------ DATA IN THIS EXERCISE

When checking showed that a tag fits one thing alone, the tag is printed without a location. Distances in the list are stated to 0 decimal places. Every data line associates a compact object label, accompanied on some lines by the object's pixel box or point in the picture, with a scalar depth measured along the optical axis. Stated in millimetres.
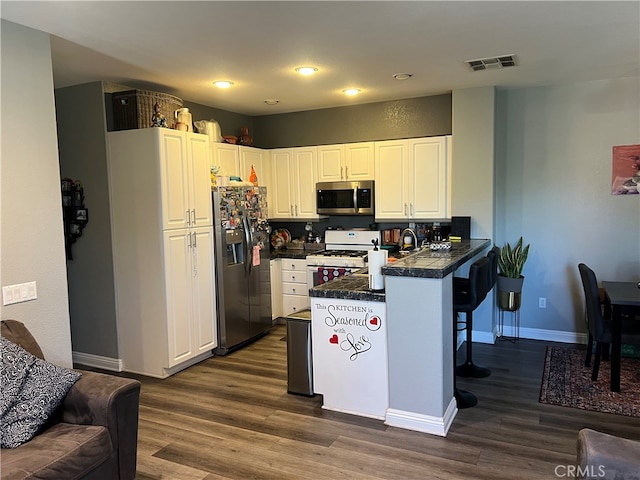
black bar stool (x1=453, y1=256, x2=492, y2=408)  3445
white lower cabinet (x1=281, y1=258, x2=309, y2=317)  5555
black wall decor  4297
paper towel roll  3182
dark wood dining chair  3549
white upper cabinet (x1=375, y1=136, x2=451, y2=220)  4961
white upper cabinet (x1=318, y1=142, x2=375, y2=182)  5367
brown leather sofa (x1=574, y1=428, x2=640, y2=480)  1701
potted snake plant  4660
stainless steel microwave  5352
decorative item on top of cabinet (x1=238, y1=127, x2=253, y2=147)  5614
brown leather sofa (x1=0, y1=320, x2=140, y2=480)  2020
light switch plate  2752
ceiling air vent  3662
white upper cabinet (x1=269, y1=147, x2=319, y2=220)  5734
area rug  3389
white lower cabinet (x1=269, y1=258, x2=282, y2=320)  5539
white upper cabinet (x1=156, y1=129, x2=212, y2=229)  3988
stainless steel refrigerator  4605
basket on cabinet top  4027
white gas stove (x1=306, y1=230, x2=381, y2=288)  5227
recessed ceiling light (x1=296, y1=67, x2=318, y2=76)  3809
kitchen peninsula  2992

------------
------ DATA IN THIS EXERCISE

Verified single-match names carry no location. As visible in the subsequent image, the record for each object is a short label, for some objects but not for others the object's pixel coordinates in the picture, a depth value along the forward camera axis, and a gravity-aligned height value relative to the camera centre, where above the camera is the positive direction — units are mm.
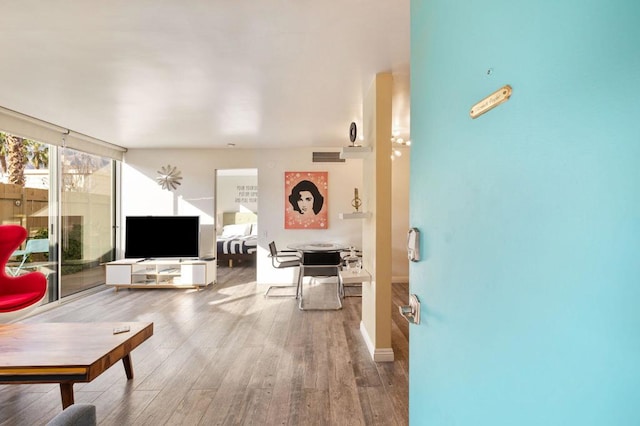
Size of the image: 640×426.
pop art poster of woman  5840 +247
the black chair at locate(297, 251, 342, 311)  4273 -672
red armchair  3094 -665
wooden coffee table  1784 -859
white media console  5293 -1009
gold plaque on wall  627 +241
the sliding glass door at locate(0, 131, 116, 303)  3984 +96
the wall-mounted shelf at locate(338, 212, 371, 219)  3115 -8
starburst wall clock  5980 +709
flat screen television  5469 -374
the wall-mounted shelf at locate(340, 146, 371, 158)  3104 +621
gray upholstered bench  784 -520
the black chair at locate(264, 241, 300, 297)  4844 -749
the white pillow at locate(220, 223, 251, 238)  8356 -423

------------
------ DATA IN THIS EXERCISE

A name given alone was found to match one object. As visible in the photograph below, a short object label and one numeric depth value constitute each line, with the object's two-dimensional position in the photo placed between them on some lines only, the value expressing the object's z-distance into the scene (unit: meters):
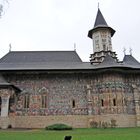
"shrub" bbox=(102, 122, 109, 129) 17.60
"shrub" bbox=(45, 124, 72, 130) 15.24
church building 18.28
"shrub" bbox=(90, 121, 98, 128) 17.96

------------

YOUR ASSIGNMENT: From the data, collect all lines where the string "leather" appears.

OUTPUT FOR THIS EXERCISE:
brown leather sofa (x1=574, y1=428, x2=640, y2=480)  1701
brown leather sofa (x1=0, y1=320, x2=140, y2=480)  2020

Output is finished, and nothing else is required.